Vendedor: Tudo isso!?
Coronel Zé Trindade: Tudo isso o quê, cabra?Foi pouco e só fiz pouco porque era tempo de quaresma e não queria pecar, pequei?
Vendedor: Não, não senhor, é claro que não. O senhor tava era coberto de razão. Se fosse eu teria feito o mesmo.
Coronel Zé Trindade: O que fiz foi defender minha honra. Sou o coronel Zé Trindade, autoridade máxima desse arraial.
Vendedor: Com certeza, e como era tempo de quaresma, faz de conta que o senhor matou um juda.
Coronel Zé Trindade: E foi mesmo. Esse cabra safado, cachorro, que não valia um peido de um gato, metido a besta, mequetrefe... É como carne de pá, que não é boa nem é má que se atreveu a olhar para minha senhora, era meu irmão.
Vendedor: Como?!
Coronel Zé Trindade: É isso mesmo. Saído da mesma carne mijada que eu. Minha mãe, minha pobre mãe, que Deus a tenha, fez das tripas coração para botar um desgraçado desse na vida, um fecha bodega, desordeiro, beberrão... Mas comigo é assim, escreveu não leu...
Vendedor: É analfabeto.
Coronel Zé Trindade: Como?!
Vendedor: É assim que se diz lá na capital. O homem que escreve, mas não ler é analfabeto.

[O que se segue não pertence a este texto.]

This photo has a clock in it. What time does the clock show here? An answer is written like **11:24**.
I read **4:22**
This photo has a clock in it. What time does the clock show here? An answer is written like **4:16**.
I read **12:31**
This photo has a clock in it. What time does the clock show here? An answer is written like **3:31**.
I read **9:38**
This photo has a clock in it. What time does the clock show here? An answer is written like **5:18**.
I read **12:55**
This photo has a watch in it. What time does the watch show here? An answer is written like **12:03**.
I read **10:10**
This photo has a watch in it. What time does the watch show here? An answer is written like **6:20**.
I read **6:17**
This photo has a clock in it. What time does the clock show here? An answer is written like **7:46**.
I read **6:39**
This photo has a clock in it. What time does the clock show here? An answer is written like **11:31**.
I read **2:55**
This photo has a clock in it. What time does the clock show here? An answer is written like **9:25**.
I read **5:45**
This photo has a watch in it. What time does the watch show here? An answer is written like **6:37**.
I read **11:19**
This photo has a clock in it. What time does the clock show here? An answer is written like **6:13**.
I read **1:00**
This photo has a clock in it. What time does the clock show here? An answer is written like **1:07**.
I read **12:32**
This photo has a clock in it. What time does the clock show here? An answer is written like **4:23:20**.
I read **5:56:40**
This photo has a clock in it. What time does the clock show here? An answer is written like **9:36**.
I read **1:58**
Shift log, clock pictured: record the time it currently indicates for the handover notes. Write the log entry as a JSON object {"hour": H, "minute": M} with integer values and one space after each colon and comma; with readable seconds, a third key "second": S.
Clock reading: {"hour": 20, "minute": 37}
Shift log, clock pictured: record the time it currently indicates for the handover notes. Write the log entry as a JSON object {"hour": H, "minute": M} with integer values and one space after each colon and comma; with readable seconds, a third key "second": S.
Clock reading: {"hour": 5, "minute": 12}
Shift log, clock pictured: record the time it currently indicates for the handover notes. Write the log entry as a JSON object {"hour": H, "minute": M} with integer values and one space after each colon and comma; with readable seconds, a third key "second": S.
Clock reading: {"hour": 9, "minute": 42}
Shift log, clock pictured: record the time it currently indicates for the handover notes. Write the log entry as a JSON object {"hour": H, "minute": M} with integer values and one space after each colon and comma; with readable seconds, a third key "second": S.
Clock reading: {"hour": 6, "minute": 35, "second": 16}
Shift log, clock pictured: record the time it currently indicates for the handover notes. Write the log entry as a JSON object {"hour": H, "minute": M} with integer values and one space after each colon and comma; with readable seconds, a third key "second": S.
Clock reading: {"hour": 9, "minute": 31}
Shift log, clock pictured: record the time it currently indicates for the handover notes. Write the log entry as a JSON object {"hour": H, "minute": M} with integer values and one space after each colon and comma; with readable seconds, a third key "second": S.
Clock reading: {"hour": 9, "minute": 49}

Coronel Zé Trindade: Só que aqui é diferente, o cabra que escreve e não ler, o pau come, o pau não, a faca.
Vendedor: Sim, mas o que era mesmo que o senhor queria comprar?...
Pois é, pois é. Vá entender as coisas da vida. Depois da visita daquele vendedor na cidade de Encruzilhada das almas descalças aquele lugar nunca mais foi o mesmo. Depois do coronel apareceu a comadre Titica querendo fazer um bom negocinho na rede, o vendedor disse que se ela quisesse fazia um bom negocinho na rede e também nas colchas, negocinho tão bom que ela nem ia sentir, do jeito que ela quisesse, ela só ela escolher o produto e mostrar a oferta, mas essa história eu conto depois.